EXERCISE PROMPT -
Start your answer with the line containing "pyautogui.moveTo(537, 241)" and end it with the last line of the records below, retyping every line between exactly and adding nothing.

Stored data entries:
Content starts

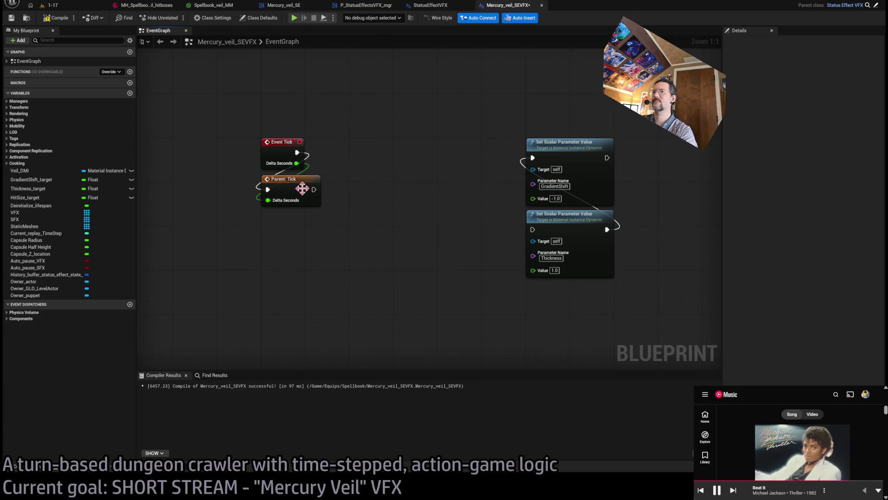
# Step: Add a Veil DMI getter wired to both setters' Targets, tucked beneath them
pyautogui.moveTo(33, 175)
pyautogui.mouseDown()
pyautogui.moveTo(378, 299)
pyautogui.moveTo(372, 285)
pyautogui.moveTo(541, 278)
pyautogui.moveTo(389, 283)
pyautogui.moveTo(544, 244)
pyautogui.moveTo(537, 241)
pyautogui.mouseUp()
pyautogui.click(440, 254)
pyautogui.moveTo(387, 282); pyautogui.dragTo(533, 169)
pyautogui.moveTo(569, 254)
pyautogui.mouseDown()
pyautogui.moveTo(565, 137)
pyautogui.moveTo(701, 155)
pyautogui.moveTo(655, 158)
pyautogui.mouseUp()
pyautogui.click(481, 267)
pyautogui.moveTo(366, 283)
pyautogui.mouseDown()
pyautogui.moveTo(601, 302)
pyautogui.moveTo(630, 284)
pyautogui.mouseUp()
pyautogui.click(545, 301)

Content ends

OUTPUT BELOW -
pyautogui.moveTo(537, 241)
pyautogui.mouseUp()
pyautogui.click(440, 254)
pyautogui.moveTo(387, 282); pyautogui.dragTo(533, 169)
pyautogui.moveTo(569, 254)
pyautogui.mouseDown()
pyautogui.moveTo(565, 137)
pyautogui.moveTo(701, 155)
pyautogui.moveTo(655, 158)
pyautogui.mouseUp()
pyautogui.click(481, 267)
pyautogui.moveTo(366, 283)
pyautogui.mouseDown()
pyautogui.moveTo(601, 302)
pyautogui.moveTo(630, 284)
pyautogui.mouseUp()
pyautogui.click(545, 301)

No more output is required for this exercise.